Your instructions: Print only the lines that begin at the line containing "neck: (530, 617)" and end at the last line of the material, both included, without any change.

Exercise input:

--- START ---

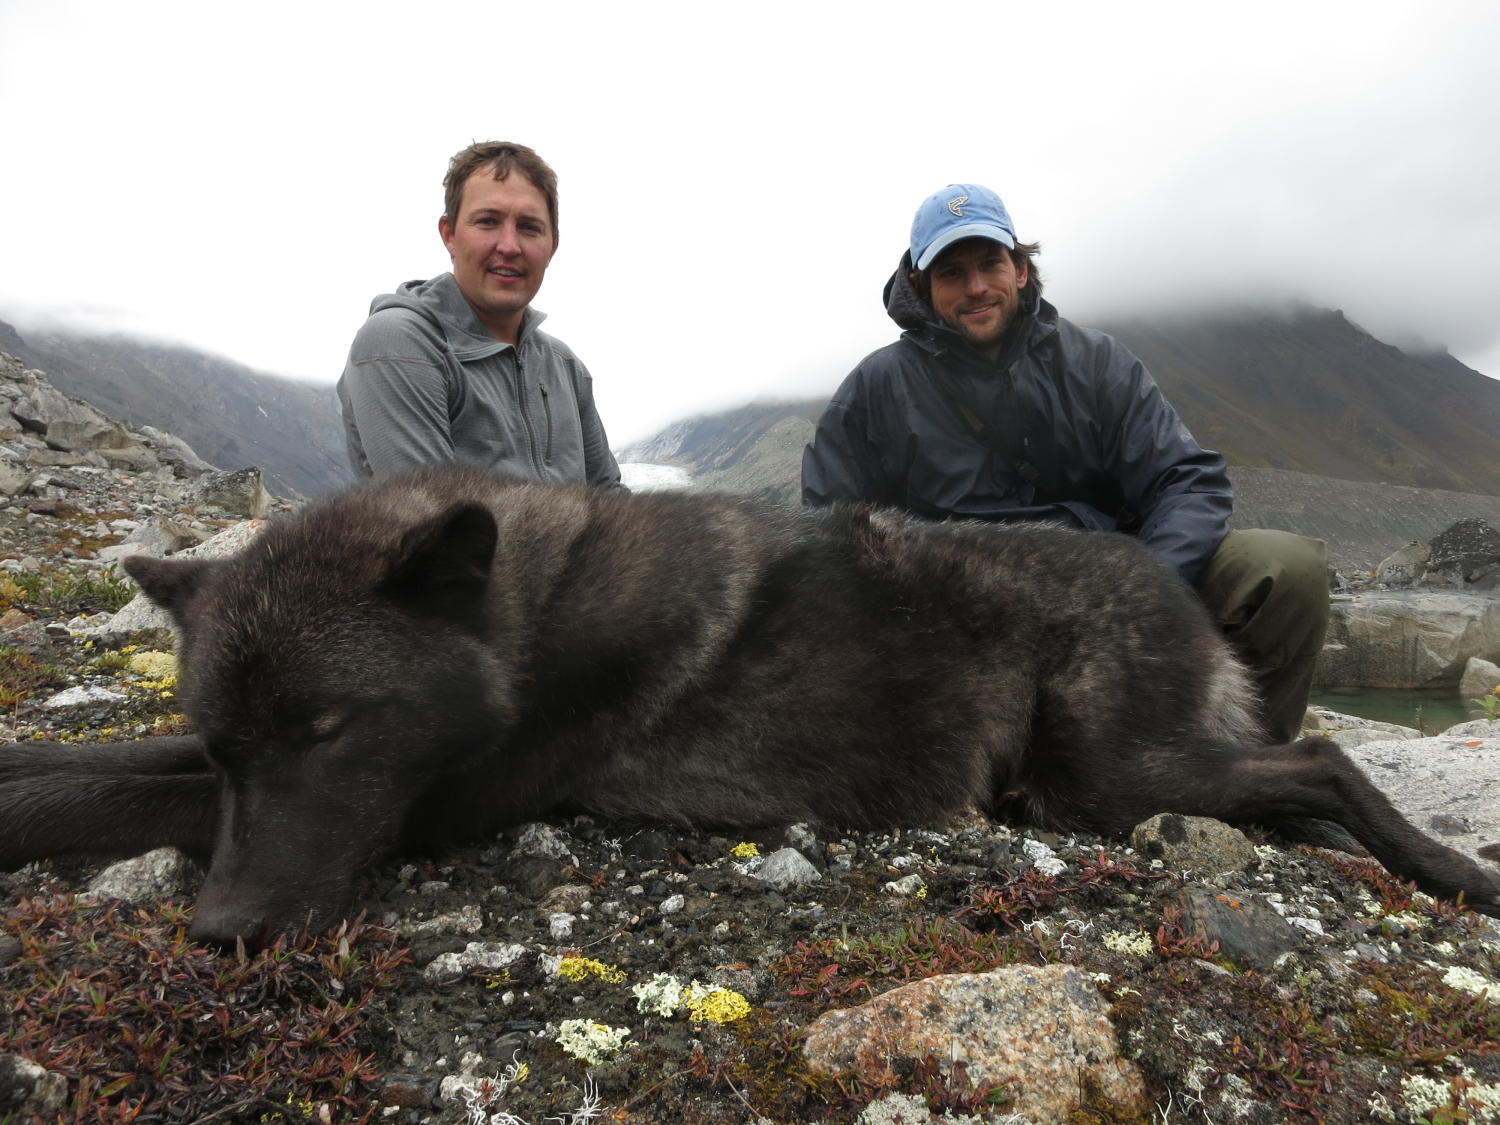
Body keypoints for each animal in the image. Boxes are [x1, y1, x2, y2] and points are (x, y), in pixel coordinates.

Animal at [1, 466, 1495, 946]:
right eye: (231, 742)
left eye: (331, 731)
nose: (219, 932)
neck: (530, 617)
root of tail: (1175, 587)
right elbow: (116, 758)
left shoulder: (441, 805)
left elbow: (106, 786)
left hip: (1111, 773)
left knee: (1324, 759)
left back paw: (1453, 868)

--- END ---

Response to the exercise:
neck: (530, 617)
root of tail: (1175, 587)
right elbow: (116, 758)
left shoulder: (441, 805)
left elbow: (106, 786)
left hip: (1111, 773)
left knee: (1324, 759)
left back paw: (1453, 868)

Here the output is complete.